• Source information:
· · · ·
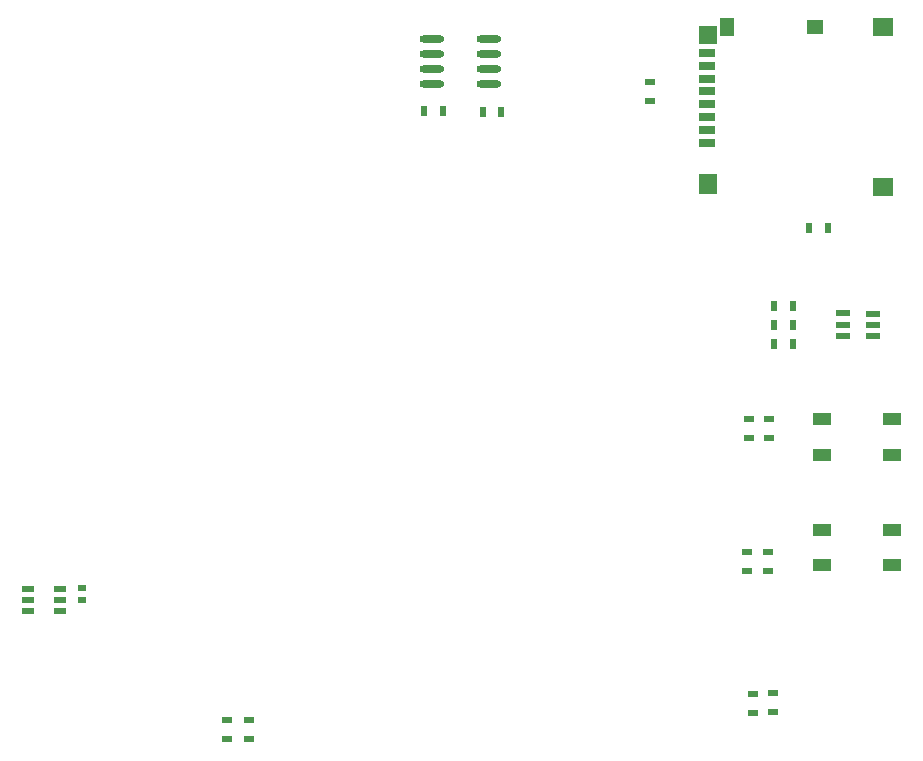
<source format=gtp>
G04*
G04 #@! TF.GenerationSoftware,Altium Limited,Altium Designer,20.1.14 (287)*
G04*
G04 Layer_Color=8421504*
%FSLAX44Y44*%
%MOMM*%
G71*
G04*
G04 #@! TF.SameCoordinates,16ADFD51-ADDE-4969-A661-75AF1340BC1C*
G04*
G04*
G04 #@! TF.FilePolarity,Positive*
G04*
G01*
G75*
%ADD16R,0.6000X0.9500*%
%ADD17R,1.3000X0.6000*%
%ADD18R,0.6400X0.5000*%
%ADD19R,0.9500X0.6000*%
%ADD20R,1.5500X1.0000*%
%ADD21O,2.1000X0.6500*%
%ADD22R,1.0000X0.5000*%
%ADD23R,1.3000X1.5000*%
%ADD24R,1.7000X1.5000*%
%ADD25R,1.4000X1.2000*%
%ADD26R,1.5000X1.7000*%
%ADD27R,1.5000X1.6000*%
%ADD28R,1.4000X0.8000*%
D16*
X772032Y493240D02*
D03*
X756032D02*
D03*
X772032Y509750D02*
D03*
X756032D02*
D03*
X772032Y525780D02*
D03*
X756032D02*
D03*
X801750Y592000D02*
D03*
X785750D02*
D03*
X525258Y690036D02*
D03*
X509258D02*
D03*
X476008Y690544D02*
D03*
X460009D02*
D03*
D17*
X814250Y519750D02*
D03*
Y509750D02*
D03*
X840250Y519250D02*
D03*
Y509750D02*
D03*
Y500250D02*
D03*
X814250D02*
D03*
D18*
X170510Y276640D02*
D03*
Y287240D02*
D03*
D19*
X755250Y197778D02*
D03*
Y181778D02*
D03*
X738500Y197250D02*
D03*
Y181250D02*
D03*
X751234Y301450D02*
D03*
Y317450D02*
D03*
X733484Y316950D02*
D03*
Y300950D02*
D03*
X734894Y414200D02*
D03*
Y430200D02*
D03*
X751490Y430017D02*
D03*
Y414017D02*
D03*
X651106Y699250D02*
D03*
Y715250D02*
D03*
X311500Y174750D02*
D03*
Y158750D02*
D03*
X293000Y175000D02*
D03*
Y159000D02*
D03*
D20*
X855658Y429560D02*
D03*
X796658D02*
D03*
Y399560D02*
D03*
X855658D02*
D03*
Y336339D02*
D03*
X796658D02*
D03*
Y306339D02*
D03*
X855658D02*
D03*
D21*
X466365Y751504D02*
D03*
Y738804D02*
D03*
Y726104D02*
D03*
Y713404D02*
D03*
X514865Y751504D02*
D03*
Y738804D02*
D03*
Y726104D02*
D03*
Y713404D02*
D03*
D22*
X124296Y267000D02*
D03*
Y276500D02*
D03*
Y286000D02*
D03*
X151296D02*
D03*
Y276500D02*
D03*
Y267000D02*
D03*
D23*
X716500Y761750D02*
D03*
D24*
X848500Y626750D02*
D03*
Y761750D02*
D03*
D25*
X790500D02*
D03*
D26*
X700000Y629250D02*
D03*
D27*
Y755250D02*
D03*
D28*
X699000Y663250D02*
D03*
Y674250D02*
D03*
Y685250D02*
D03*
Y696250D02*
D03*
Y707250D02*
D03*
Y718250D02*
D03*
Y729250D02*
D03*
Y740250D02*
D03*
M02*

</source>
· · · ·
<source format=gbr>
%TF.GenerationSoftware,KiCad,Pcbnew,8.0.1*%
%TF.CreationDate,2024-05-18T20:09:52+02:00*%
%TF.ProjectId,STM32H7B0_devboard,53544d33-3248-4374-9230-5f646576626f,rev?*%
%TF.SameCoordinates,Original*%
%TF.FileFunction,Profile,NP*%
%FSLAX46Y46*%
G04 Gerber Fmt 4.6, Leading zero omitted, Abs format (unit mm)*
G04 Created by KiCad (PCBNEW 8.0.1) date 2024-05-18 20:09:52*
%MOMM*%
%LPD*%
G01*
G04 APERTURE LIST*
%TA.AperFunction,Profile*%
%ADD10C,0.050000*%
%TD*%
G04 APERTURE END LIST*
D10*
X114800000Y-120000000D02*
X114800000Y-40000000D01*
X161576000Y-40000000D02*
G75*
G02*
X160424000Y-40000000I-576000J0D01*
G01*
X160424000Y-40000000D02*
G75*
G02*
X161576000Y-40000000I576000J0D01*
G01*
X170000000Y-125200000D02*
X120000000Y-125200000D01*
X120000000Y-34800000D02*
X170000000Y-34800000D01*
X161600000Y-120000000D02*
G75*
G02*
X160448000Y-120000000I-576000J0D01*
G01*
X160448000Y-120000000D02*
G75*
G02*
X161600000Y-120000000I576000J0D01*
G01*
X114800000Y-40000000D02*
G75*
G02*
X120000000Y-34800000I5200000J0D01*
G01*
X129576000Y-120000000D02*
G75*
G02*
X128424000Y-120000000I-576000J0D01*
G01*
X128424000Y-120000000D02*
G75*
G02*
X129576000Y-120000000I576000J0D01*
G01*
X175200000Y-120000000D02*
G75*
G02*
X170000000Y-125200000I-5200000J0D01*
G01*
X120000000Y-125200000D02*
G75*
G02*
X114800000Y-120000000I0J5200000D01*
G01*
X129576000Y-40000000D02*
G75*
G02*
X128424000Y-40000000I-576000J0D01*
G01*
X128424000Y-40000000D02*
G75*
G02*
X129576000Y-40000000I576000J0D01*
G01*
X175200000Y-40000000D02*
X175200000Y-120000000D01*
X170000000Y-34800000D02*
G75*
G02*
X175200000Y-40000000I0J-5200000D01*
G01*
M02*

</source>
· · · ·
• Task requirements: Go through the records above and copy every line with the word "APERTURE".

• Task response:
G04 APERTURE LIST*
G04 APERTURE END LIST*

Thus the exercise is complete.